Un messaggio di speranza e di fiducia. È quello che arriva da don Pasquale Gargione, parroco della chiesa di San Marco Evangelista, a San Marco di Castellabate, in questi giorni in cui l’Italia intera è alle prese con l’emergenza Coronavirus. «Stiamo attraversando un momento delicato sotto tanti punti di vista e c’è bisogno di tanta prevenzione, ma nello stesso tempo non dobbiamo cadere nella psicosi perché il rischio potrebbe essere quello di causare più vittime di quante ne stia facendo questa influenza – dice don Pasquale – E penso a coloro che attualmente stanno in serie difficoltà lavorative, cioè i vari settori della vita commerciale di questo paese, già colpiti da una crisi economica che dura da un po’ di tempo. Sicuramente è un tipo di influenza più aggressivo rispetto agli altri anni, ma ci sono tanti lati oscuri che forse non vogliono farci capire. Dicono che questo virus sia presente già da vari mesi. Come mai fino a metà febbraio nessuno si è accorto di queste anomalie? Inoltre a chi giova un tipo di informazione che sembra andare a scovare a tutti i costi possibili contagiati creando ancora più panico ed ansia?».

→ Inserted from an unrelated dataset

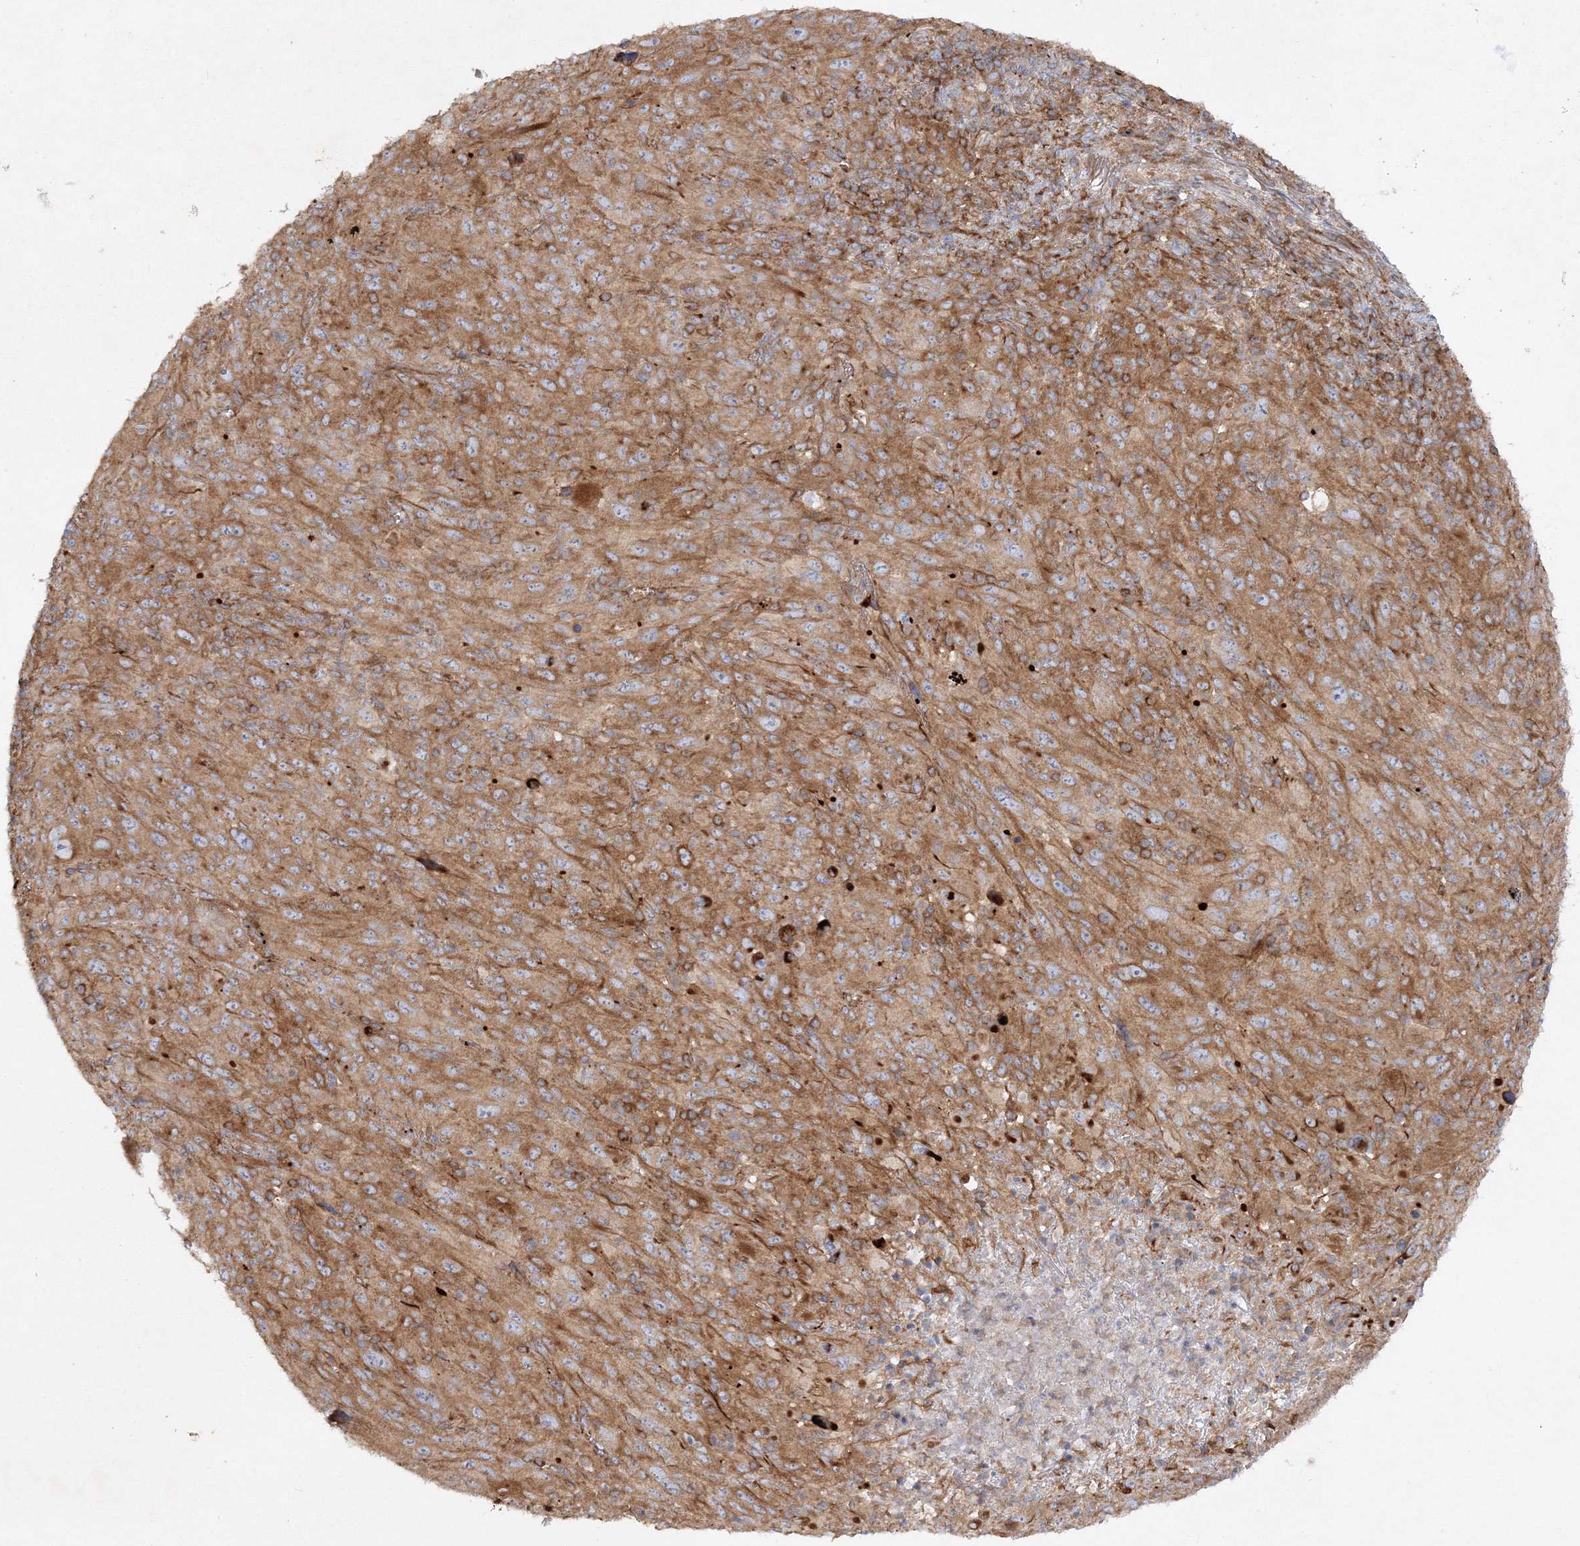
{"staining": {"intensity": "moderate", "quantity": ">75%", "location": "cytoplasmic/membranous"}, "tissue": "melanoma", "cell_type": "Tumor cells", "image_type": "cancer", "snomed": [{"axis": "morphology", "description": "Malignant melanoma, Metastatic site"}, {"axis": "topography", "description": "Skin"}], "caption": "Moderate cytoplasmic/membranous positivity for a protein is seen in approximately >75% of tumor cells of malignant melanoma (metastatic site) using immunohistochemistry (IHC).", "gene": "WDR37", "patient": {"sex": "female", "age": 56}}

Quindi, le considerazioni finali del giocano parroco cilentano. «Ci vuole un po’ di buon senso da parte di tutti a partire dai mezzi di comunicazione. Purtroppo mi sto accorgendo che ormai anche chi fa un semplice starnuto per allergia viene guardato storto; questa cosa non va bene. E poi la vita comunque deve continuare. – conclude don Pasquale – Un pensiero e una preghiera per i contagiati veri, per chi sta affrontando questa influenza e per tutti i medici e infermieri che li curano. Il Signore ci dia la capacità di saper trarre un insegnamento di vita da questa esperienza».